The coordinators almost always have criminal records. Garland has weeded through more than 150 men to find his current crop; many lapsed back into crime. He insists that a rough history gives them the “juice” to confront troubled young men.

In 2008, after a 12-year-old died in a barrage of bullets, Garland helped negotiate a truce among rival gang members, who met with District Attorney Stephen Zappala, willing to listen.

"They were all groups from the North Side," Garland said. "They were feuding with each other."

But while similar initiatives in Chicago and Boston celebrated measurable decreases in violence, OVOL has struggled with statistics.

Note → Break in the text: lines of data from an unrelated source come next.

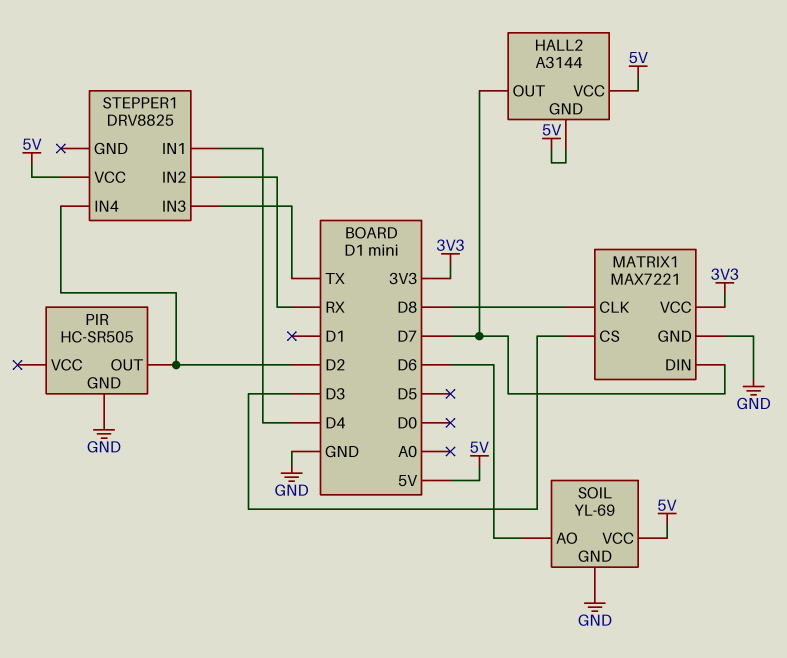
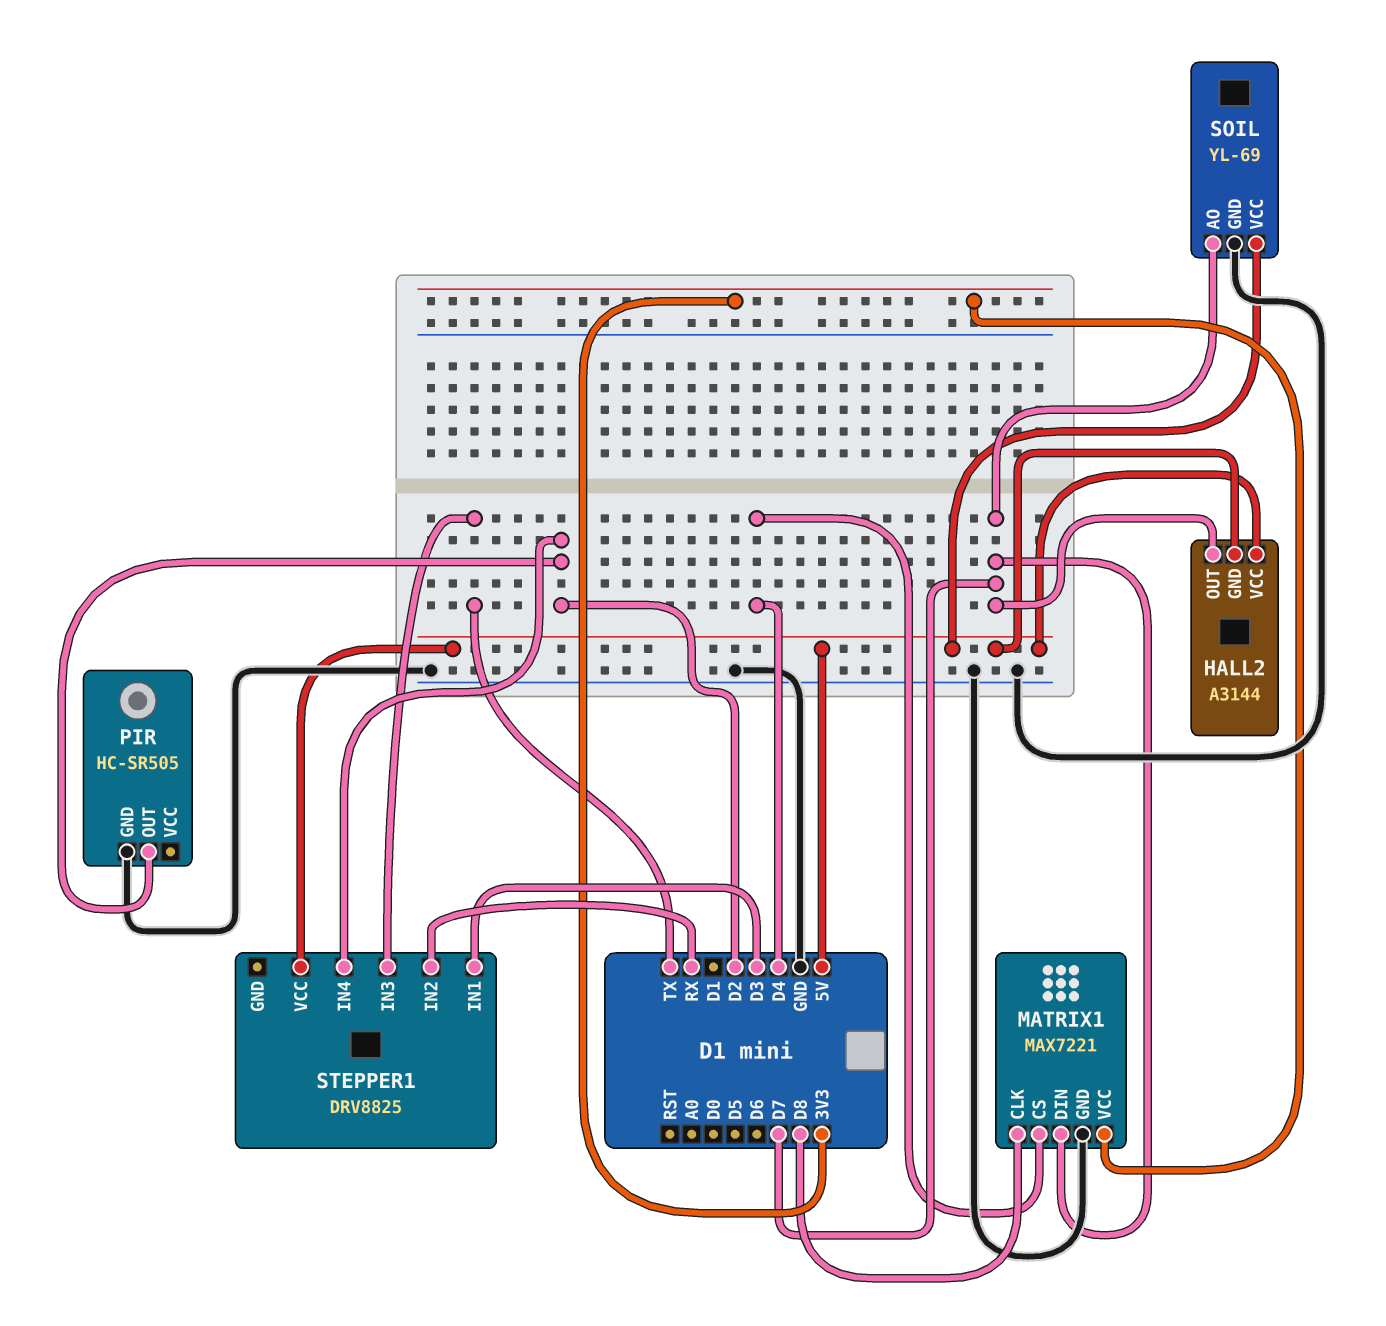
MATRIX1 pin CS: D3 -> D4
SOIL pin AO: D6 -> D7
STEPPER1 pin IN1: D4 -> D3

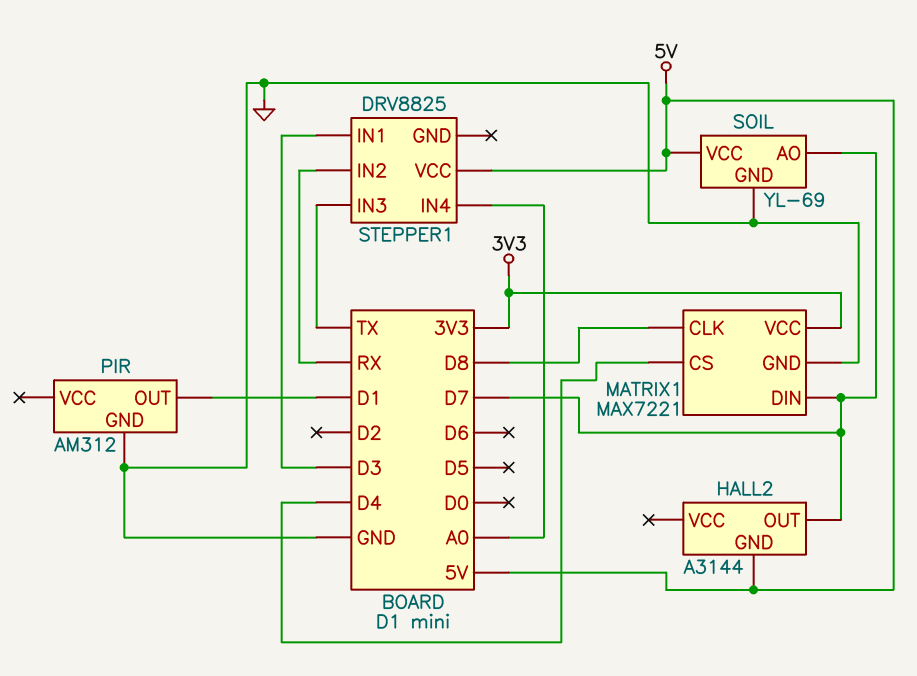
HALL2 pin VCC: 5V -> none
PIR: HC-SR505 -> AM312
PIR pin OUT: D2 -> D1
STEPPER1 pin IN4: D2 -> A0

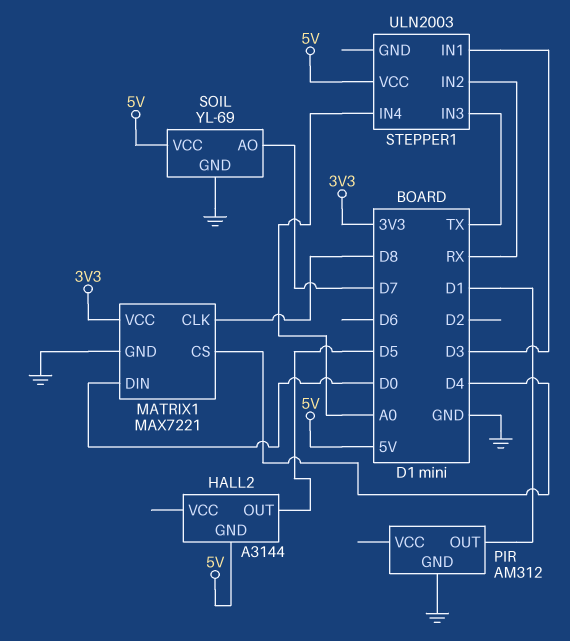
HALL2 pin OUT: D7 -> D5
MATRIX1 pin DIN: D7 -> D0
STEPPER1: DRV8825 -> ULN2003

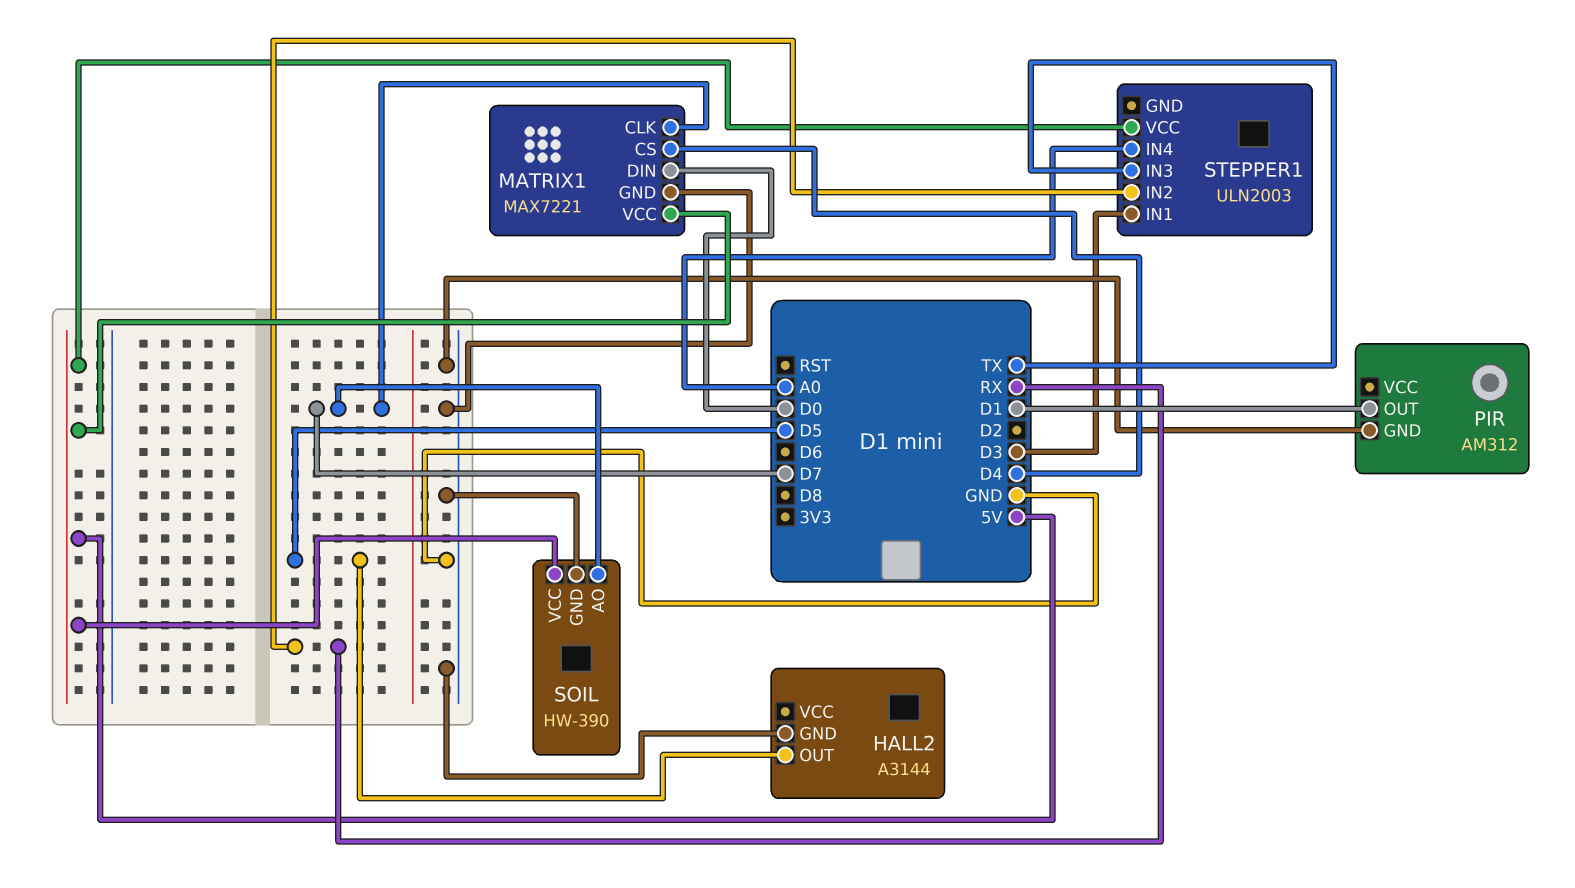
HALL2 pin GND: 5V -> GND
MATRIX1 pin CLK: D8 -> D7
MATRIX1 pin VCC: 3V3 -> 5V
SOIL: YL-69 -> HW-390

A Rand Corporation study that analyzed data through 2007 found no link between the organization’s work and homicide numbers. Researchers determined that other violent crimes had increased in some areas.

Garland still has the support of community leaders. He said OVOL has refined operations since the study was completed, boosting documentation, raising pay for coordinators and focusing more on gangs.

“My biggest challenge is going to be with the public,” Garland said. “We’re spending all this money for these guys, and we still got stuff happening.”

He can offer a job to a man. He can plead. But he cannot make him show up on time or pass a drug test, he said.

It took him decades to turn his life. Change came in pieces.

This piece was commissioned by a local magazine, but was never published.